··· RECORDS SUPPLIED

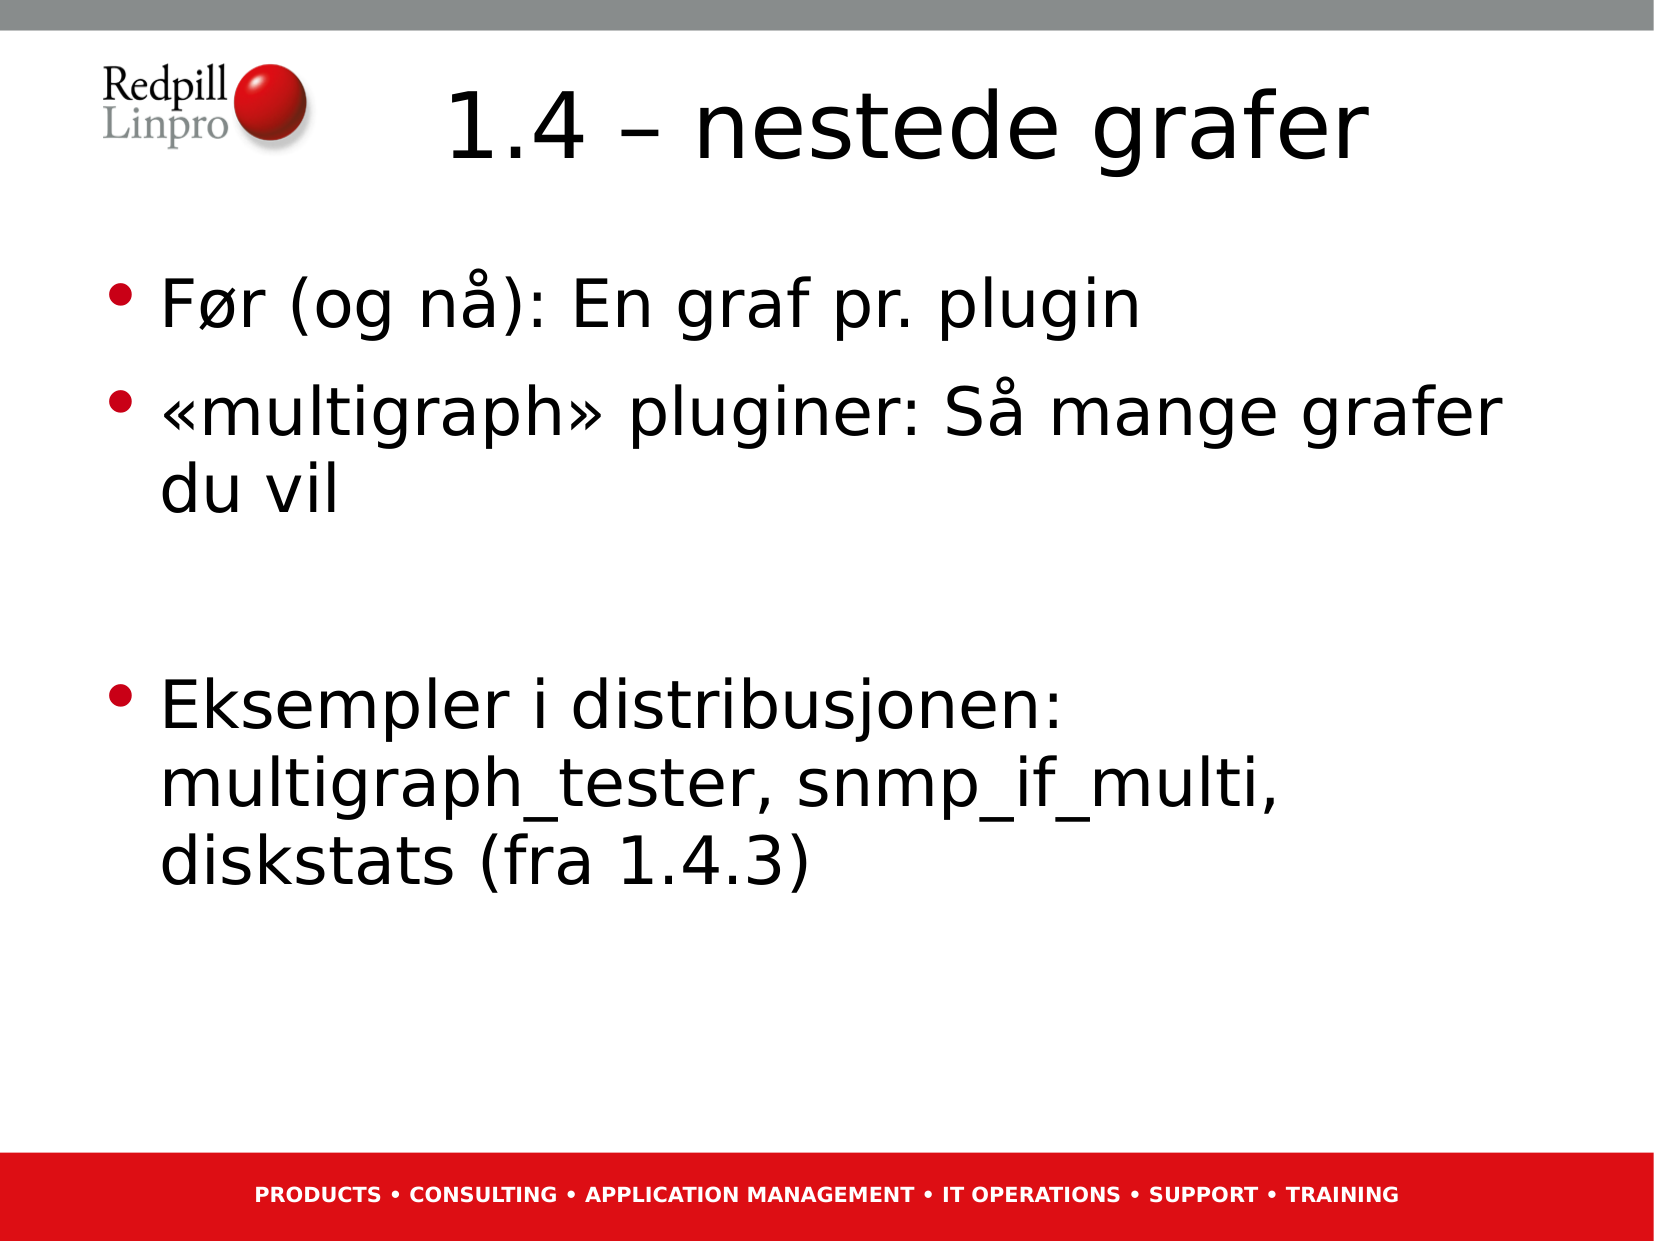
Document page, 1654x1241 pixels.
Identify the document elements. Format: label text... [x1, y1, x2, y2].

picture [0, 0, 1654, 1241]
title 1.4 – nestede grafer [442, 73, 1571, 181]
list Før (og nå): En graf pr. plugin «multigraph» pluginer: Så mange grafer du vil Eksempler i distribusjonen: multigraph_tester, snmp_if_multi, diskstats (fra 1.4.3) [88, 265, 1565, 1063]
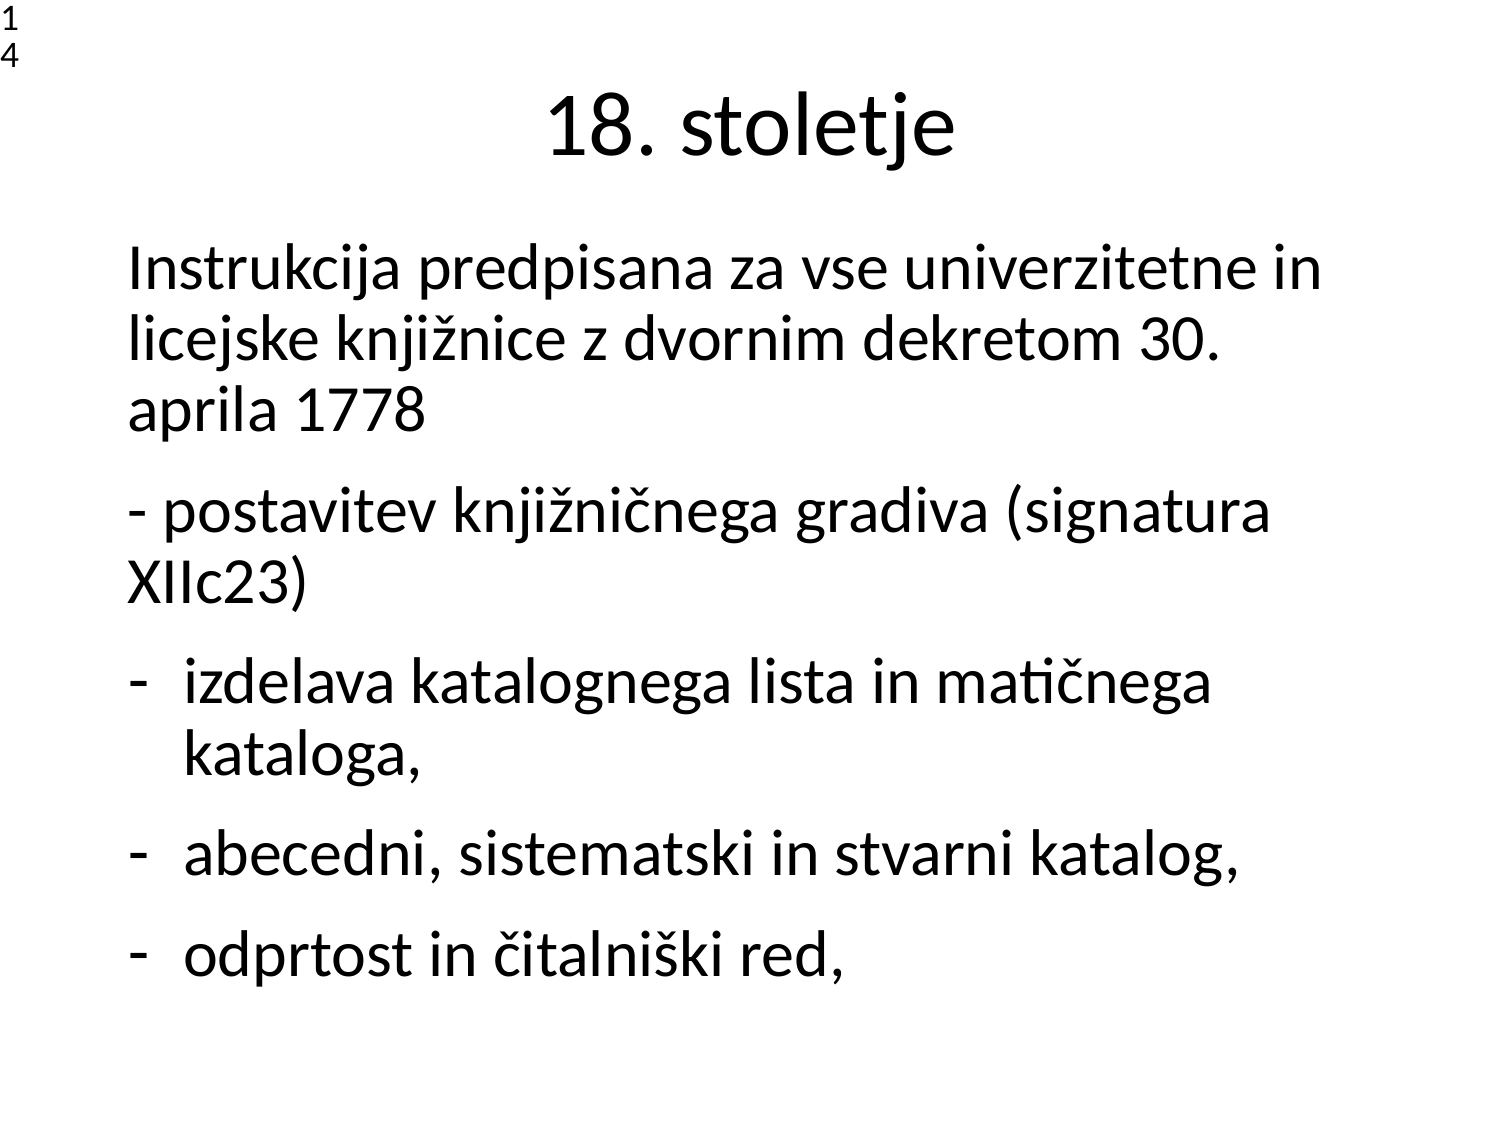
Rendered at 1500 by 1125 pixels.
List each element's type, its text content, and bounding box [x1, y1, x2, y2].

title 18. stoletje [112, 0, 1388, 224]
list Instrukcija predpisana za vse univerzitetne in licejske knjižnice z dvornim dekretom 30. aprila 1778 - postavitev knjižničnega gradiva (signatura XIIc23) izdelava katalognega lista in matičnega kataloga, abecedni, sistematski in stvarni katalog, odprtost in čitalniški red, [112, 224, 1388, 1000]
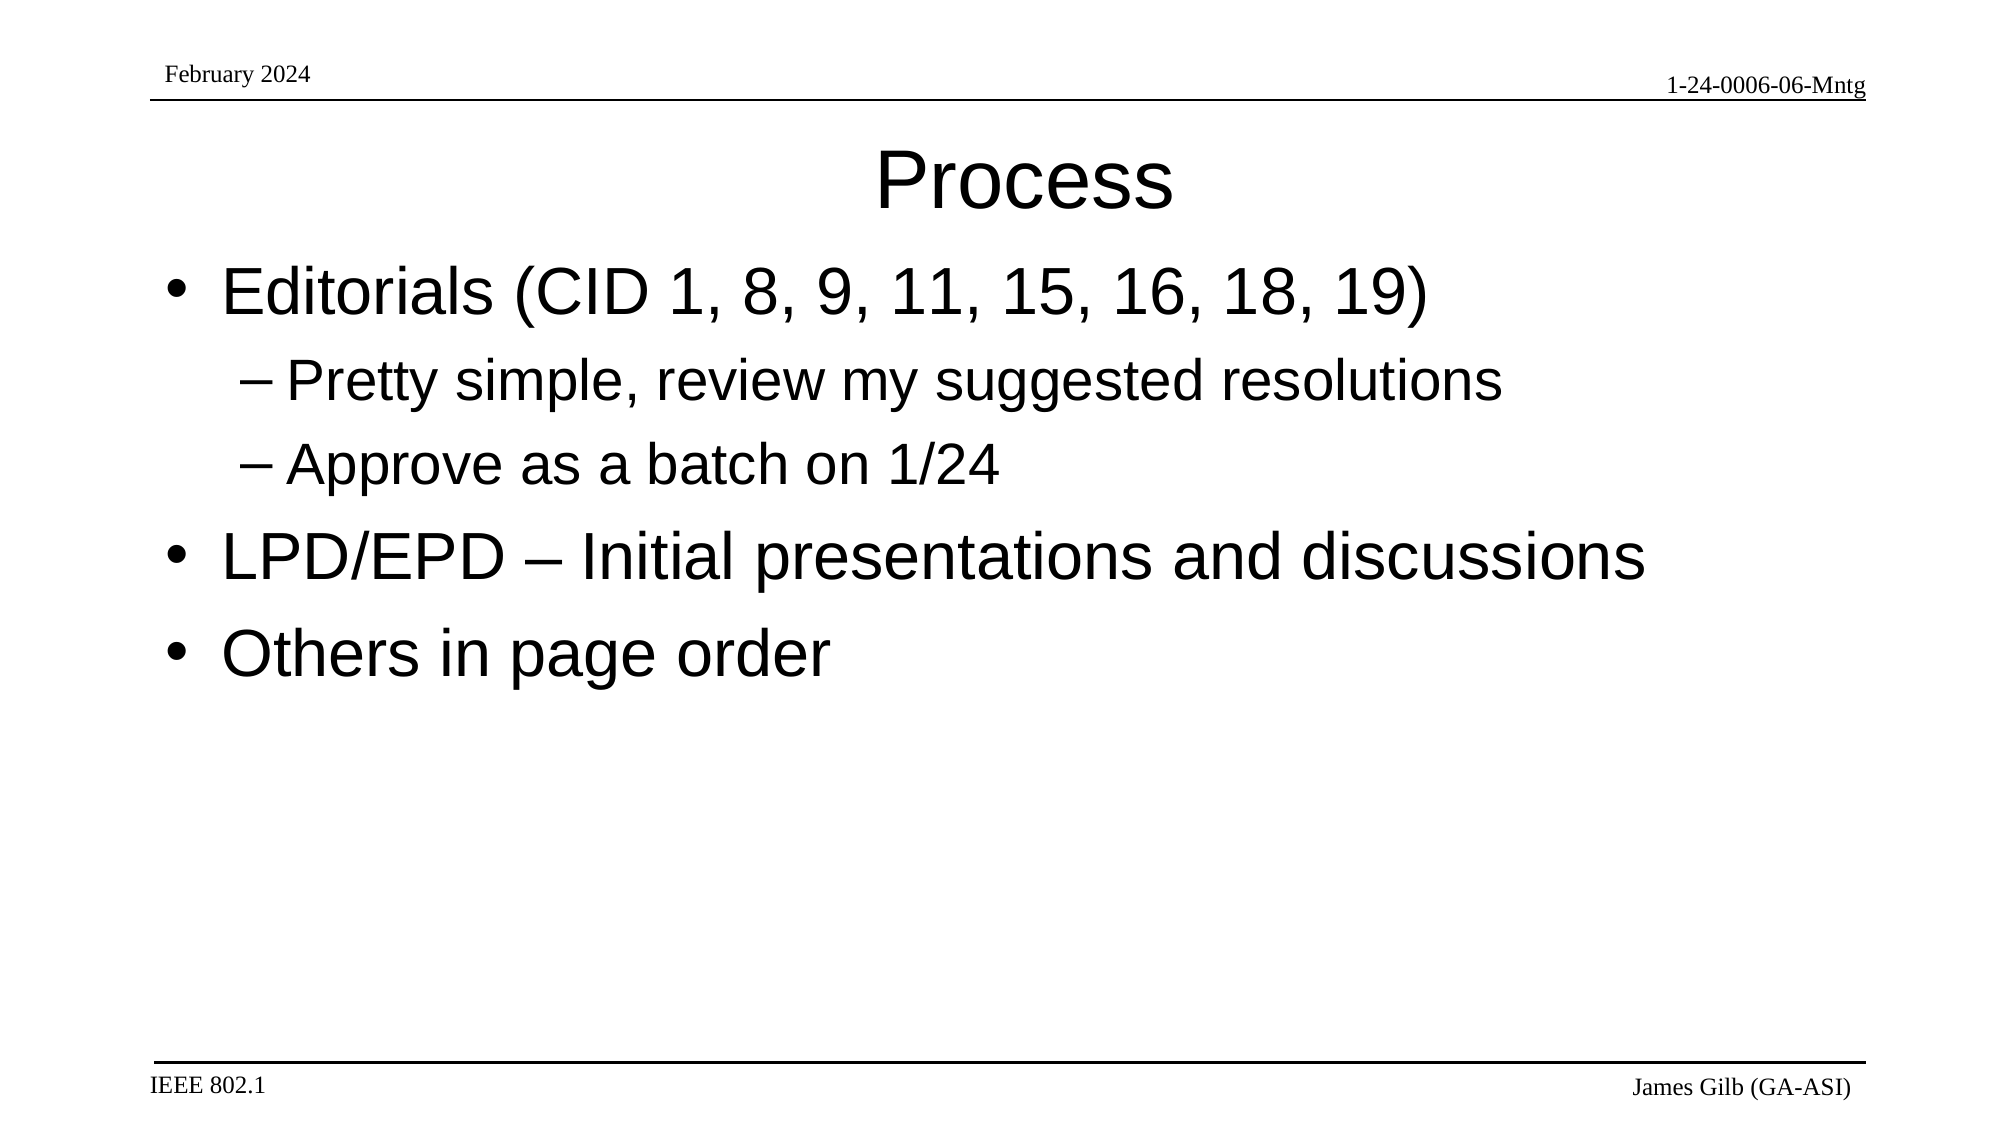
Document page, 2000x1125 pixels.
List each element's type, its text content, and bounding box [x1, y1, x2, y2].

title Process [149, 112, 1900, 238]
list Editorials (CID 1, 8, 9, 11, 15, 16, 18, 19) Pretty simple, review my suggested resolutions Approve as a batch on 1/24 LPD/EPD – Initial presentations and discussions Others in page order [149, 239, 1900, 1051]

······

* TASK PROMPT *
Copy out the records from the beginning through the line containing "list Før (og", including that line, and leave out the pictures.

* SOLVED PROBLEM *
Document page, 1654x1241 pixels.
Identify the document elements. Format: label text... [x1, y1, x2, y2].

picture [0, 0, 1654, 1241]
title 1.4 – nestede grafer [442, 73, 1571, 181]
list Før (og nå): En graf pr. plugin «multigraph» pluginer: Så mange grafer du vil Eksempler i distribusjonen: multigraph_tester, snmp_if_multi, diskstats (fra 1.4.3) [88, 265, 1565, 1063]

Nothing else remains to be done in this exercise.